The constant sound of beeps is not only unpleasant, it is also ambiguous when in close proximity to several identical machines. Furthermore, it does not provide utility or value for the hearing impaired. How can we improve this interaction? We can leverage other human senses.
PROTOTYPING
BUILDING TO LEARN, LEARNING TO BUILD
Constructing a prototype was important to evaluate and test interaction. How would people respond to this kind of feedback? Does it work intuitively or does it add more complexity to an already ambiguous process? Ideation and prototyping are parallel processes, and some of the discoveries, decisions, and evaluations were deeply woven into a cycle of prototyping at various levels of fidelity.
FEEDBACK
Knowing that users needed to be able to consciously feel their feedback, I began constructing a miniature scale model. Users would not be able to stand on something this small, but by placing their fingers to match the drawn figure (an image based on a gender neutral icon from TheNounProject.com), users could still experience a felt form of feedback. I constructed a simple circuit with manually actuated vibration motors hidden under the base.
ABSTRACT
For the purposes of exploring feedback, it felt excessive to construct any kind of detection or scanning mechanisms. Instead, I used a simple push button to open and close the circuit. This allowed me to manually induce vibrations in the platform, while users placed simple mock-ups of grocery items onto a “scanner.” Because these models are familiar, it was relatively easy to get users to fill in the gaps with their own creativity.
DISCOVERY
While constructing this simplified model, I realized a design flaw that would affect users who experience mobility challenges. Not all grocery store customers have use of their legs. This can be a temporary or life-long condition. According to the Reeve Foundation, nearly 1 in 50 Americans are living with paralysis. Realizing that I would need to provide additional feedback mechanisms, I decided to integrate LEDs with the circuit’s vibration.
SCALE
To evaluate the embodied experience of users, some components were built to full scale, while minimizing the materials necessary to establish interaction. Non-electrical components were constructed with paper and mounting boards.

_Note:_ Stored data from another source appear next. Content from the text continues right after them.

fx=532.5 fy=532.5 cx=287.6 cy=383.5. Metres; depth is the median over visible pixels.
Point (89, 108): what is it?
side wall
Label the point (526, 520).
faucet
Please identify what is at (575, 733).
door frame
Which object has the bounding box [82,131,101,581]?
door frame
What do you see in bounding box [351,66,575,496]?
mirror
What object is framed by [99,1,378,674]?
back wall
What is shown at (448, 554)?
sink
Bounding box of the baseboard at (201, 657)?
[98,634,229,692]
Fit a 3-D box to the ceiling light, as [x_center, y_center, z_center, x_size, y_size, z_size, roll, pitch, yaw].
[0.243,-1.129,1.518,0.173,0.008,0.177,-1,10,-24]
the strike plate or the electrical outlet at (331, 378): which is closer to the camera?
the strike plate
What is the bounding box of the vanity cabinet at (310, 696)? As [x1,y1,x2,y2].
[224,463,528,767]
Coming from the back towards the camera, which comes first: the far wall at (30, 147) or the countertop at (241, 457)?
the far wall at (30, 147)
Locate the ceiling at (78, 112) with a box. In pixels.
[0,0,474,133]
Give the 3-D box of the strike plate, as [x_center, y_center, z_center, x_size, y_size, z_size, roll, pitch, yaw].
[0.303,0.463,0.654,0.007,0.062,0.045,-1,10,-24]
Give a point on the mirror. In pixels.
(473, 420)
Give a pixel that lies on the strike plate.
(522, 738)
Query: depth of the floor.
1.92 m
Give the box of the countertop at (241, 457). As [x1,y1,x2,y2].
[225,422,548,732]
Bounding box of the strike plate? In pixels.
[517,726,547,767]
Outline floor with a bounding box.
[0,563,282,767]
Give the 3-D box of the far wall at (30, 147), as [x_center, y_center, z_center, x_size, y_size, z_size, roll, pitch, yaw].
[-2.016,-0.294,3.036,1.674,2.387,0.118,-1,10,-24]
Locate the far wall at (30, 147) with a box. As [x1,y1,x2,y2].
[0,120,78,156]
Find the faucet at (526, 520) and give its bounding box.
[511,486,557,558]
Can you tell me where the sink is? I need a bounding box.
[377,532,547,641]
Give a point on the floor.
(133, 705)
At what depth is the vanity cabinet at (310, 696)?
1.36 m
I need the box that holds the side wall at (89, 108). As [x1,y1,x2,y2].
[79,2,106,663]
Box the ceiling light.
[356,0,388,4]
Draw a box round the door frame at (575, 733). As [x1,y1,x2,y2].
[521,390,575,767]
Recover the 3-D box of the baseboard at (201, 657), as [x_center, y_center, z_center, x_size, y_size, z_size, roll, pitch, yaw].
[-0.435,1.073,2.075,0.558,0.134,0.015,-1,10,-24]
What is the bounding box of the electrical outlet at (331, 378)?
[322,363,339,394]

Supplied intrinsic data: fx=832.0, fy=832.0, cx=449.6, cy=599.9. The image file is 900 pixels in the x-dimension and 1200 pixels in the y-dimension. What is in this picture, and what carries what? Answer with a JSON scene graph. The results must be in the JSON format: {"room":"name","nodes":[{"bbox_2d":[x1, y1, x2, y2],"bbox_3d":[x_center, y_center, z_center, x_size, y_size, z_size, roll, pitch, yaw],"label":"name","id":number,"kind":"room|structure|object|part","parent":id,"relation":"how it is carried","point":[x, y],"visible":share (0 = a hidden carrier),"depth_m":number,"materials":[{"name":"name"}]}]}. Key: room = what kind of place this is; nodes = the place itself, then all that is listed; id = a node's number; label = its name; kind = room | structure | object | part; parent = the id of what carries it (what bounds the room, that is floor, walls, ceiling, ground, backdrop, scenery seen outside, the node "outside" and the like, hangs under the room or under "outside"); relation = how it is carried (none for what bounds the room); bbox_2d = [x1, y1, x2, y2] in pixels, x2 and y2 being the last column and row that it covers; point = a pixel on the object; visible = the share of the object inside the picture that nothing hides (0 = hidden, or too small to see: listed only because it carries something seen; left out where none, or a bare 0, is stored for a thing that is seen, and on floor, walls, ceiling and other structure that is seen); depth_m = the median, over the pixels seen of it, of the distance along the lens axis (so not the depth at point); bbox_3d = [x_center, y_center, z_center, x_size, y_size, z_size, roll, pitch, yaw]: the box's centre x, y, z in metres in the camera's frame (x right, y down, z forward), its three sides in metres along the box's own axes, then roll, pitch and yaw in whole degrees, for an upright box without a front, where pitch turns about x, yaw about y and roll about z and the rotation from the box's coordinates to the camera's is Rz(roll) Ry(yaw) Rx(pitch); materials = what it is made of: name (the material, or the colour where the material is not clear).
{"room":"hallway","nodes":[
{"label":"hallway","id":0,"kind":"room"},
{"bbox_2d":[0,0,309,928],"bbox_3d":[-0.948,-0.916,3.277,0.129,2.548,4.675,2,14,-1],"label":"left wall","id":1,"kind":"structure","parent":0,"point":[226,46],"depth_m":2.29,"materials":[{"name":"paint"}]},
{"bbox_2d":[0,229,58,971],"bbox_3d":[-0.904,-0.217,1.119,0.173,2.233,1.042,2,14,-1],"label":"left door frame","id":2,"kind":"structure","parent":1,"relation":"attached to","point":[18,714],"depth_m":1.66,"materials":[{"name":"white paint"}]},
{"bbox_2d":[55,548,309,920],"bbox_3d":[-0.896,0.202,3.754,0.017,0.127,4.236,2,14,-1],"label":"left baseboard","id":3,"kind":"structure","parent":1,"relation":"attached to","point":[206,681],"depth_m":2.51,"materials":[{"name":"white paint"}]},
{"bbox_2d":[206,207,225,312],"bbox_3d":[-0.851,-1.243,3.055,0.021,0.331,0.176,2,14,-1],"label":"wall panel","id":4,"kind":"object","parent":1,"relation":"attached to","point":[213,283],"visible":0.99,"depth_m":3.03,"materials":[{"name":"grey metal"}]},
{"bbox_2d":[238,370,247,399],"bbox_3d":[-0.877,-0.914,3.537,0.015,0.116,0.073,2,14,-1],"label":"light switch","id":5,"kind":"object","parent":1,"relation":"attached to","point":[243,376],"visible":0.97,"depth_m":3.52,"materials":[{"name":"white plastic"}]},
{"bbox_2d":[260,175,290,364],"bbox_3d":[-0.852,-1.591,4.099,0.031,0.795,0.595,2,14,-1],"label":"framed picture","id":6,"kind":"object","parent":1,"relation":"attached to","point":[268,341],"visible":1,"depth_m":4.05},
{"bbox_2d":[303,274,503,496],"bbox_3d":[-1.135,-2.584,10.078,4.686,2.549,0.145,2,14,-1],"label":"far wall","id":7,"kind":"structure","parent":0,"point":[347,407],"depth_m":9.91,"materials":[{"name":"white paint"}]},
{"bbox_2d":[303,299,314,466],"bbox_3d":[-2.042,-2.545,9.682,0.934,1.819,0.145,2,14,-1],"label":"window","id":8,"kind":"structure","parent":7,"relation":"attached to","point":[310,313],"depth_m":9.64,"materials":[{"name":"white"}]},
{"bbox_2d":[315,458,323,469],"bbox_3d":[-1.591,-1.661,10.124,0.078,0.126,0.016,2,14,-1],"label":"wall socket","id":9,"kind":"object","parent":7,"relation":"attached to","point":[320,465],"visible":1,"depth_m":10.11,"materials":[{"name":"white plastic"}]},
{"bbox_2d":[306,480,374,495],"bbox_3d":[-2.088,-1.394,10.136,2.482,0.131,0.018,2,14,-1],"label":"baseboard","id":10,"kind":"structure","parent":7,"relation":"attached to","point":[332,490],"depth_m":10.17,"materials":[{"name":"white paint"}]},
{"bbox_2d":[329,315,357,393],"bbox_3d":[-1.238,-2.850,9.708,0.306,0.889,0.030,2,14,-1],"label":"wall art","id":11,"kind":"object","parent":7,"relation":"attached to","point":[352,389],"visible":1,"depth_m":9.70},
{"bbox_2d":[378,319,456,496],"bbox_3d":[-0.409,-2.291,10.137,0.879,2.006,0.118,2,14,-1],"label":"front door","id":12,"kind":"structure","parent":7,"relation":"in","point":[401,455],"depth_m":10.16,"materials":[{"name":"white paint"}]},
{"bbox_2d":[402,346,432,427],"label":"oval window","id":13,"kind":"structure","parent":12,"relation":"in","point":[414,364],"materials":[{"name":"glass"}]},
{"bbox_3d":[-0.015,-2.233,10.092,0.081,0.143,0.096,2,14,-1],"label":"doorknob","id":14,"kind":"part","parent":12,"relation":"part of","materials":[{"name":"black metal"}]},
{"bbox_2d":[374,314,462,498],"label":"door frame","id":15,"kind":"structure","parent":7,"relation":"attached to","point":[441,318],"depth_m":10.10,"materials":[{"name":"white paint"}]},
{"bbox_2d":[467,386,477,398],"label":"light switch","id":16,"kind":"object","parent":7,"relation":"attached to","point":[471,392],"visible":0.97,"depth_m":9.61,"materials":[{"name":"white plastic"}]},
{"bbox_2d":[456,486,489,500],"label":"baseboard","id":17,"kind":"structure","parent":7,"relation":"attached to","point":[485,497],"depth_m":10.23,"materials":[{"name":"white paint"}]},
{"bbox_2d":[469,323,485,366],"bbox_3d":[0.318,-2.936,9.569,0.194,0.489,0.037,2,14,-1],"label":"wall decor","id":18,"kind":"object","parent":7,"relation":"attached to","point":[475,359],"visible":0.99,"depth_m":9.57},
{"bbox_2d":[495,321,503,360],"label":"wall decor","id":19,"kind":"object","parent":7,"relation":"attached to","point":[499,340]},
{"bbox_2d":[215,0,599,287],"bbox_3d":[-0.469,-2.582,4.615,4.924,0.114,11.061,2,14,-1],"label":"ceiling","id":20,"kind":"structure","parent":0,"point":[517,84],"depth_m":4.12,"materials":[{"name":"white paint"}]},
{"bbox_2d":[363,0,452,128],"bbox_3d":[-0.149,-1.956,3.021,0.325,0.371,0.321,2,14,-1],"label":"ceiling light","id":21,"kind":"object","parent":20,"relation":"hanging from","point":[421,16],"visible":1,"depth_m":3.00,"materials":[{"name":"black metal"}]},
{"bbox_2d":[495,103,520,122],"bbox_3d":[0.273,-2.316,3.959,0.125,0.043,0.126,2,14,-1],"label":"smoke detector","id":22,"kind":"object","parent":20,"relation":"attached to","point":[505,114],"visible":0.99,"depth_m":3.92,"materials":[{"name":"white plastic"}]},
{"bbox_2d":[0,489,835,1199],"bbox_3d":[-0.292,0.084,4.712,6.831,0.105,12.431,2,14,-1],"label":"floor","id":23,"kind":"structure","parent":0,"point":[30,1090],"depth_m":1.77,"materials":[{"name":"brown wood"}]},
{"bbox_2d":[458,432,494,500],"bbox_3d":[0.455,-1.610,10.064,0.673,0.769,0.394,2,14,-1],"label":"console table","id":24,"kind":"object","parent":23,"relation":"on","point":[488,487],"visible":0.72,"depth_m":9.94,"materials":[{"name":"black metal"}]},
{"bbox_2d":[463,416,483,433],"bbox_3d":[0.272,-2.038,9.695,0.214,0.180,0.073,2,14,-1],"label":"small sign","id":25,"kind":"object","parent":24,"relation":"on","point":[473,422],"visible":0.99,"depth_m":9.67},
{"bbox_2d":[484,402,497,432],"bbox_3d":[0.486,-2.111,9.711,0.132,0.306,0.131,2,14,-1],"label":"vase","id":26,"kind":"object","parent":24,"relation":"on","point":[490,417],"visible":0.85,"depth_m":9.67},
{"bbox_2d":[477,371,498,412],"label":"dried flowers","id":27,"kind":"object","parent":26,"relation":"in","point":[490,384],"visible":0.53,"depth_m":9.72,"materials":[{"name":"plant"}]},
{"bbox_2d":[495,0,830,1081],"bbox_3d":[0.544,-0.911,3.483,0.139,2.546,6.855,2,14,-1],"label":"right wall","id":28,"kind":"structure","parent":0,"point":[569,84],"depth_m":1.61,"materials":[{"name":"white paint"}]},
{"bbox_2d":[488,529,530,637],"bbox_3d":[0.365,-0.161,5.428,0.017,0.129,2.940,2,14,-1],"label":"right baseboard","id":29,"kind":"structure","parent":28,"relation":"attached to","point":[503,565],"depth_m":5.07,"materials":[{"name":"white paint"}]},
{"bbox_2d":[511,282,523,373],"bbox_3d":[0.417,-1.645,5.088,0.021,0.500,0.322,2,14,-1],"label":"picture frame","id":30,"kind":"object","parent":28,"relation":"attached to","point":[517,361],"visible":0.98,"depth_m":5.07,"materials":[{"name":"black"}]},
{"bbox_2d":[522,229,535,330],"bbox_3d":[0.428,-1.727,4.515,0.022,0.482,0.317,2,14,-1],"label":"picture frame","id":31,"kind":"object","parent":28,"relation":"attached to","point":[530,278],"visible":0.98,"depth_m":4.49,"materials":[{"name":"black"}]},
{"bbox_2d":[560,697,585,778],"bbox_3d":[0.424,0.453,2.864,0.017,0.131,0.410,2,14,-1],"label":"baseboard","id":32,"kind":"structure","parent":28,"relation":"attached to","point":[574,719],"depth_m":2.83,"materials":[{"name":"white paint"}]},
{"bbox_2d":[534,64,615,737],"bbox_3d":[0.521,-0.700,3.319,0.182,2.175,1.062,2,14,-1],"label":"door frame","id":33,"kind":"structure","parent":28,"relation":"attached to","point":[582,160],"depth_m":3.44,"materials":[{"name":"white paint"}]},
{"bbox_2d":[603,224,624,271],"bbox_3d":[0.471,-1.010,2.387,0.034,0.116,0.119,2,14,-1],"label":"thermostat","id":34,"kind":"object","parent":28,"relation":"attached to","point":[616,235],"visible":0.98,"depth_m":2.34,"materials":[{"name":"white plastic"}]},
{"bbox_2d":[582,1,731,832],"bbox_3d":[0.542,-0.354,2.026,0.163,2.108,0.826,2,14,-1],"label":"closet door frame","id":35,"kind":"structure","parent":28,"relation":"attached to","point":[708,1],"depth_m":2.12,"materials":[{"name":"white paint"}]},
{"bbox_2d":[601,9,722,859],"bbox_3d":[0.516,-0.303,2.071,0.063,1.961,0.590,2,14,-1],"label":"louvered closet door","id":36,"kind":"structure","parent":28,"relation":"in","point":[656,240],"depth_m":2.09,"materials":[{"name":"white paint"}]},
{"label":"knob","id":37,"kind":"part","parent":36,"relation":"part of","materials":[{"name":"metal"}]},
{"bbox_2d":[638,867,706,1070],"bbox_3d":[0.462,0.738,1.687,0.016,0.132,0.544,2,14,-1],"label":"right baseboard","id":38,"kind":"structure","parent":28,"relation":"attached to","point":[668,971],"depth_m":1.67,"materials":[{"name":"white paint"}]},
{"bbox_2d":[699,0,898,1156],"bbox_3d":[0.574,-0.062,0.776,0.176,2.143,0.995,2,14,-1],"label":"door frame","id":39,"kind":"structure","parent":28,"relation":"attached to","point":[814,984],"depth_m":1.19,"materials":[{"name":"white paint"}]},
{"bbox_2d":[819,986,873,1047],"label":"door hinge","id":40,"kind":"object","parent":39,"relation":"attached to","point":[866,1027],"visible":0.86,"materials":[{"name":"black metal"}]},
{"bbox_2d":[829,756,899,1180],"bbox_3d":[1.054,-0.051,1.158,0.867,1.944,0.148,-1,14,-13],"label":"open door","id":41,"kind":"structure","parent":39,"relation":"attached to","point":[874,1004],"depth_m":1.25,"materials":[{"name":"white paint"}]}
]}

Fingertips are sensitive enough to be excellent candidates for detecting even weak vibrations. This is one of many advantage of building to this scale. It only requires a little bit of imagination.
Testing and CONCLUSIONs
By combining these simple elements, I was able to construct a working system to evaluate user interactions. The visual and haptic feedback mechanism proved to be a viable alternative, but with a few unknowns that are worth addressing:
Scale
Because the vibration feedback was not validated at scale, there might be additional considerations that remain unknown through this testing process.
Variability for users
The tests were conducted with able- bodied, healthy, young people. There might be hidden factors revealed if testing with a broader demographic.
Environment
A studio environment does not recreate the full experience of a crowded grocery store. To validate this system, environmental factors must also be considered.